§ EXERCISE DETAILS
Return the data below exactly, stopping after the line with "in satellite assemblies</span></span>".

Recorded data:
****

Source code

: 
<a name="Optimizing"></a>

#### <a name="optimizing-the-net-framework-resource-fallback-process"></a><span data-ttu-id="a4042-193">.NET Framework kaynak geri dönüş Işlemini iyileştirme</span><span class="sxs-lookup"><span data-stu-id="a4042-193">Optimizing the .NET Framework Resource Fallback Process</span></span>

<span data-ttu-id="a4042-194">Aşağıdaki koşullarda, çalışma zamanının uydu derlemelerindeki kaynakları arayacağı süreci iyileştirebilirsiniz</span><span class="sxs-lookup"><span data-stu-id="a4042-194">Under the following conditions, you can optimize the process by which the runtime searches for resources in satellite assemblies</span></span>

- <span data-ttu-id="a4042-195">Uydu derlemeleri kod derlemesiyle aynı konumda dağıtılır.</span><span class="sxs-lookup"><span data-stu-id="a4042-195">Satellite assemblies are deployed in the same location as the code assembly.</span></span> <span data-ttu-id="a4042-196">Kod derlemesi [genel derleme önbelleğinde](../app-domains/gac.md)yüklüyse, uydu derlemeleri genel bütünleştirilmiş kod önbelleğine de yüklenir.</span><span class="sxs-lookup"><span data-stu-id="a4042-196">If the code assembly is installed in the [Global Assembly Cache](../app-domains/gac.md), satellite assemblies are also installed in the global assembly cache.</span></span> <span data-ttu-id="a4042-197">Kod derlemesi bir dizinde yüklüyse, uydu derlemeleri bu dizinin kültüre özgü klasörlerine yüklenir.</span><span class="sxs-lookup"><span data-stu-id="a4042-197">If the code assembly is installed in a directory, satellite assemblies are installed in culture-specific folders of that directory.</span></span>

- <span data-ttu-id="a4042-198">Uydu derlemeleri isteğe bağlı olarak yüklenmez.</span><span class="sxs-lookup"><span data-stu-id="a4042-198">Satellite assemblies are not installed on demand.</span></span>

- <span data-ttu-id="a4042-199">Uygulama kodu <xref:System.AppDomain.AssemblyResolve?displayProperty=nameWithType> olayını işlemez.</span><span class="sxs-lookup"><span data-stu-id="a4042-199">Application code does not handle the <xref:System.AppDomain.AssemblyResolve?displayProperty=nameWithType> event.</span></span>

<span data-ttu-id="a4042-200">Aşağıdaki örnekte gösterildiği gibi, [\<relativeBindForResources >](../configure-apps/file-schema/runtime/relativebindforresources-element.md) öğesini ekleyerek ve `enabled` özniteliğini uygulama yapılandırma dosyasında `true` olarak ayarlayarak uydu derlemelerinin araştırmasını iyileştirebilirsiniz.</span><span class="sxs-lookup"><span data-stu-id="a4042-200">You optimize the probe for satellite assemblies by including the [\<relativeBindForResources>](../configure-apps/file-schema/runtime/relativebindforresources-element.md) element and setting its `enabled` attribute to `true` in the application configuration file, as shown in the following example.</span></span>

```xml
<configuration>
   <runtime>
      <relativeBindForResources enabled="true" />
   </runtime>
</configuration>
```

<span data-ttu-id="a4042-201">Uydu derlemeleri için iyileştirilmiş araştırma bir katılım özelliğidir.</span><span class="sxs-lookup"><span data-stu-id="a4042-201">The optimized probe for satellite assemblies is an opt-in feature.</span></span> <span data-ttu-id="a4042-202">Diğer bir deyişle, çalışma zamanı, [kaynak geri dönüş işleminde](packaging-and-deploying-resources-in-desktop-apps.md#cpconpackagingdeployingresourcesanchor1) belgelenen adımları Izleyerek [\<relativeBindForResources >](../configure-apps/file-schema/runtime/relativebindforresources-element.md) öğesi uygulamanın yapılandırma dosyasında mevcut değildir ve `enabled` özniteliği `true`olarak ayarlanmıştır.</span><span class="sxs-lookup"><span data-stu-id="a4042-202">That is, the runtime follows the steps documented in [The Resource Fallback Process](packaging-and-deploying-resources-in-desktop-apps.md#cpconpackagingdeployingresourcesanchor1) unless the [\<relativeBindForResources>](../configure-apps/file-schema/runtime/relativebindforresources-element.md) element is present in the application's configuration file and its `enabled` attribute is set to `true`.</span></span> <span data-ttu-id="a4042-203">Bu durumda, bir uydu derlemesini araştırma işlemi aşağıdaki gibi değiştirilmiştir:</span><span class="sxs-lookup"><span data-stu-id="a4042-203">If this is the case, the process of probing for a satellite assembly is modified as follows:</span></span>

****

§ EXPECTED ANSWER
Source code

: 
<a name="Optimizing"></a>

#### <a name="optimizing-the-net-framework-resource-fallback-process"></a><span data-ttu-id="a4042-193">.NET Framework kaynak geri dönüş Işlemini iyileştirme</span><span class="sxs-lookup"><span data-stu-id="a4042-193">Optimizing the .NET Framework Resource Fallback Process</span></span>

<span data-ttu-id="a4042-194">Aşağıdaki koşullarda, çalışma zamanının uydu derlemelerindeki kaynakları arayacağı süreci iyileştirebilirsiniz</span><span class="sxs-lookup"><span data-stu-id="a4042-194">Under the following conditions, you can optimize the process by which the runtime searches for resources in satellite assemblies</span></span>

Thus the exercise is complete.